In 2008 the total number of full-time equivalent jobs was 503. The number of jobs in the primary sector was 26, all of which were in agriculture. The number of jobs in the secondary sector was 144 of which 91 or (63.2%) were in manufacturing, 11 or (7.6%) were in mining and 42 (29.2%) were in construction. The number of jobs in the tertiary sector was 333. In the tertiary sector; 97 or 29.1% were in wholesale or retail sales or the repair of motor vehicles, 6 or 1.8% were in the movement and storage of goods, 71 or 21.3% were in a hotel or restaurant, 2 or 0.6% were in the information industry, 14 or 4.2% were the insurance or financial industry, 21 or 6.3% were technical professionals or scientists, 18 or 5.4% were in education and 58 or 17.4% were in health care.

Of the working population, 24.9% used public transportation to get to work, and 51.6% used a private car.

In 2000, there were 342 workers who commuted into Niedererlinsbach and 850 workers who commuted away.
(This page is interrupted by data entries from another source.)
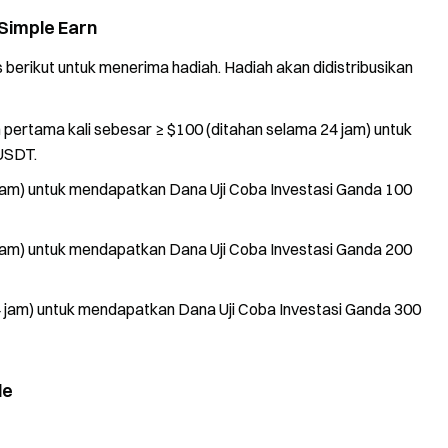
Simple Earn
berikut untuk menerima hadiah. Hadiah akan didistribusikan
pertama kali sebesar ≥ $100 (ditahan selama 24 jam) untuk
USDT.
 jam) untuk mendapatkan Dana Uji Coba Investasi Ganda 100
 jam) untuk mendapatkan Dana Uji Coba Investasi Ganda 200
4 jam) untuk mendapatkan Dana Uji Coba Investasi Ganda 300
le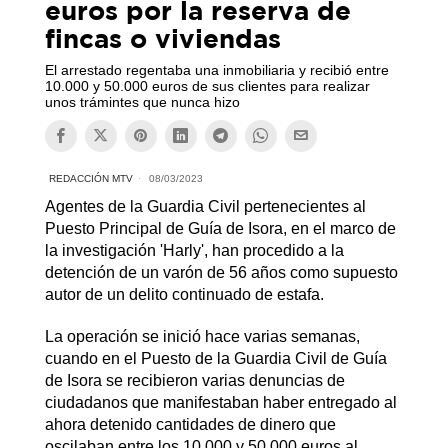
euros por la reserva de
fincas o viviendas
El arrestado regentaba una inmobiliaria y recibió entre
10.000 y 50.000 euros de sus clientes para realizar
unos trámintes que nunca hizo
REDACCIÓN MTV
08/03/2023
Agentes de la Guardia Civil pertenecientes al
Puesto Principal de Guía de Isora, en el marco de
la investigación 'Harly', han procedido a la
detención de un varón de 56 años como supuesto
autor de un delito continuado de estafa.
La operación se inició hace varias semanas,
cuando en el Puesto de la Guardia Civil de Guía
de Isora se recibieron varias denuncias de
ciudadanos que manifestaban haber entregado al
ahora detenido cantidades de dinero que
oscilaban entre los 10.000 y 50.000 euros al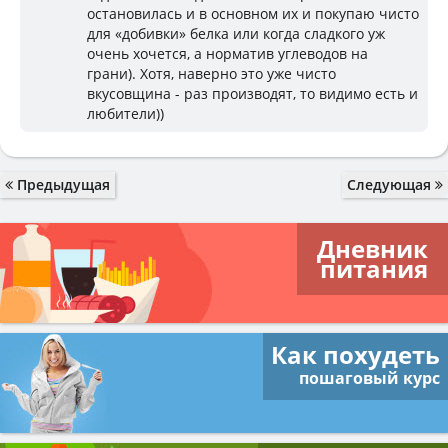
остановилась и в основном их и покупаю чисто
для «добивки» белка или когда сладкого уж
очень хочется, а норматив углеводов на
грани). Хотя, наверно это уже чисто
вкусовщина - раз производят, то видимо есть и
любители))
Предыдущая
Следующая
Дневник
питания
Как похудеть
пошаговый курс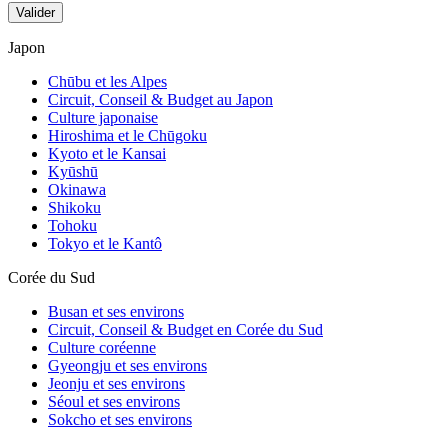
Valider
Japon
Chūbu et les Alpes
Circuit, Conseil & Budget au Japon
Culture japonaise
Hiroshima et le Chūgoku
Kyoto et le Kansai
Kyūshū
Okinawa
Shikoku
Road trip de 12 jours sur l’île de Kyushu :
Tohoku
le Japon en voiture !
Tokyo et le Kantô
Corée du Sud
Busan et ses environs
Circuit, Conseil & Budget en Corée du Sud
Culture coréenne
Gyeongju et ses environs
Jeonju et ses environs
Séoul et ses environs
Sokcho et ses environs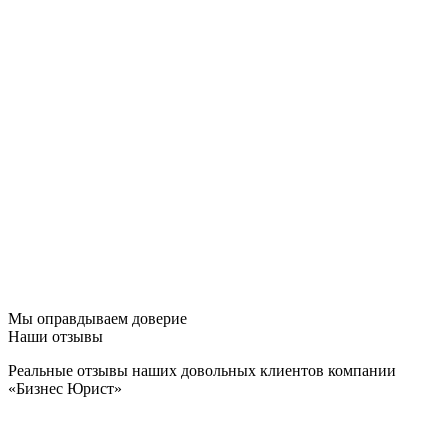
Мы оправдываем доверие
Наши отзывы
Реальные отзывы наших довольных клиентов компании
«Бизнес Юрист»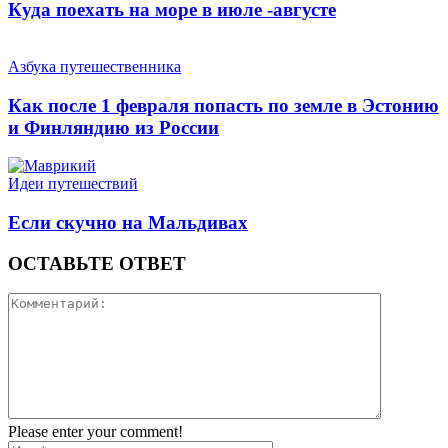
Куда поехать на море в июле -августе
Азбука путешественника
Как после 1 февраля попасть по земле в Эстонию
и Финляндию из России
Идеи путешествий
Если скучно на Мальдивах
ОСТАВЬТЕ ОТВЕТ
Please enter your comment!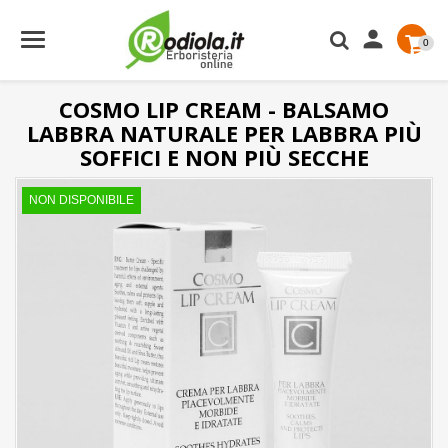

0
COSMO LIP CREAM - BALSAMO
LABBRA NATURALE PER LABBRA PIÙ
SOFFICI E NON PIÙ SECCHE
NON DISPONIBILE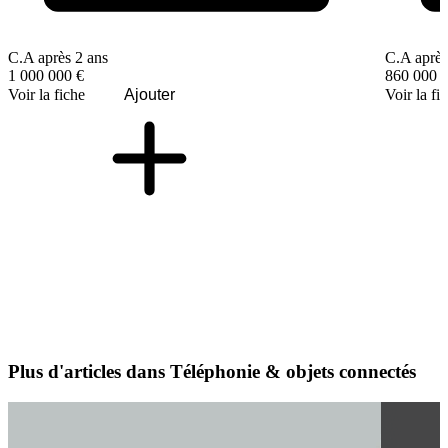
C.A après 2 ans
C.A après
1 000 000 €
860 000 
Voir la fiche
Ajouter
Voir la fi
Plus d'articles dans Téléphonie & objets connectés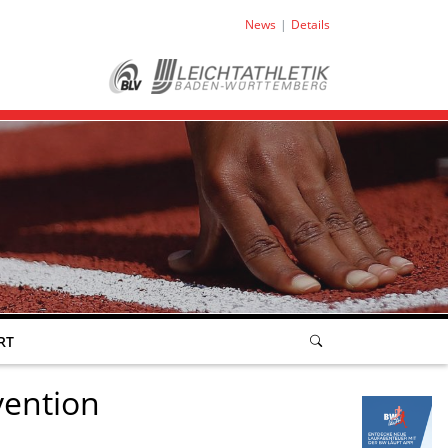
News
Details
RT
vention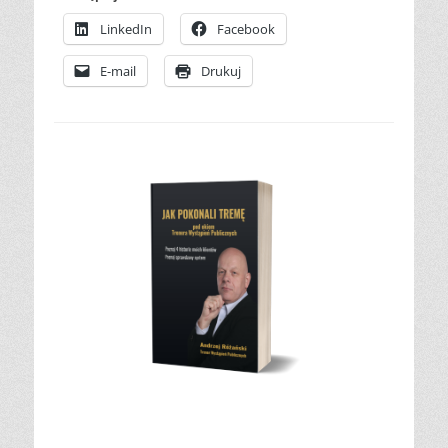
LinkedIn
Facebook
E-mail
Drukuj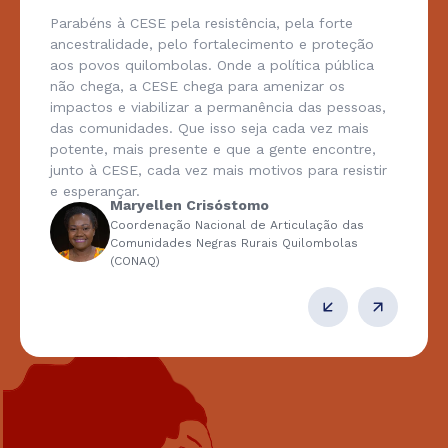
Parabéns à CESE pela resistência, pela forte
ancestralidade, pelo fortalecimento e proteção
aos povos quilombolas. Onde a política pública
não chega, a CESE chega para amenizar os
impactos e viabilizar a permanência das pessoas,
das comunidades. Que isso seja cada vez mais
potente, mais presente e que a gente encontre,
junto à CESE, cada vez mais motivos para resistir
e esperançar.
Maryellen Crisóstomo
Coordenação Nacional de Articulação das
Comunidades Negras Rurais Quilombolas
(CONAQ)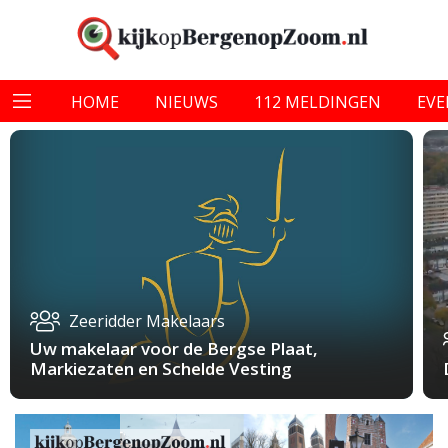
HOME
NIEUWS
112 MELDINGEN
EV
Zeeridder Makelaars
Uw makelaar voor de Bergse Plaat,
Markiezaten en Schelde Vesting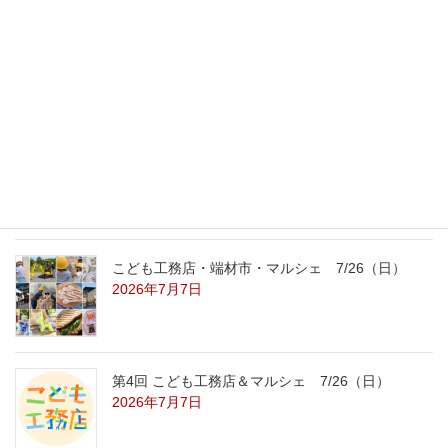
外の暑さを忘れる【平屋の完成見学会】
8/22（土）8/23（日）
2026年7月31日
こども工務店レポート
2026年7月29日
こども工務店・端材市・マルシェ 7/26（日）
2026年7月7日
第4回 こども工務店＆マルシェ 7/26（日）
2026年7月7日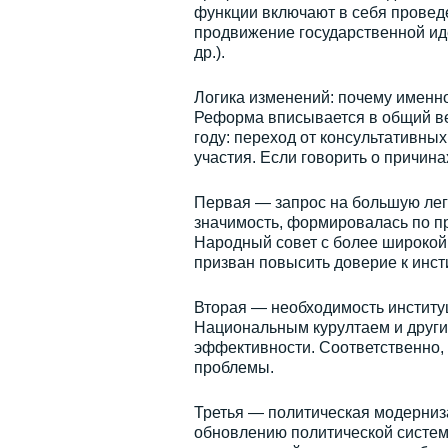
функции включают в себя провед
продвижение государственной ид
др.).
Логика изменений: почему именн
Реформа вписывается в общий ве
году: переход от консультативн
участия. Если говорить о причина
Первая — запрос на большую лег
значимость, формировалась по пр
Народный совет с более широкой
призван повысить доверие к инсти
Вторая — необходимость институ
Национальным курултаем и друг
эффективности. Соответственно, 
проблемы.
Третья — политическая модерниз
обновлению политической систем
The municipality is a net exporter of workers, with about 2.5 workers leaving the municipality for every one entering.

In 2000, there were 67 workers who commuted into Obererlinsbach and 295 workers who commuted away. The municipality is a net exporter of workers, with about 4.4 workers leaving the municipality for every one entering.

==Education==
In Niedererlinsbach about 853 or (38.9%) of the population have completed non-mandatory upper secondary education, and 246 or (11.2%) have completed additional higher education (either university or a Fachhochschule). Of the 246 who completed tertiary schooling, 63.0% were Swiss men, 23.6% were Swiss women, 6.9% were non-Swiss men and 6.5% were non-Swiss women. As of 2000, there were 10 students in Niedererlinsbach who came from another municipality, while 173 residents attended schools outside the municipality.

In Obererlinsbach about 297 or (43.0%) of the population have completed non-mandatory upper secondary education, and 89 or (12.9%) have completed additional higher education (either university or a Fachhochschule). Of the 89 who completed tertiary schooling, 58.4% were Swiss men, 22.5% were Swiss women, 9.0% were non-Swiss men and 10.1% were non-Swiss women. As of 2000, there were 14 students in Obererlinsbach who came from another municipality, while 42 residents attended schools outside the municipality.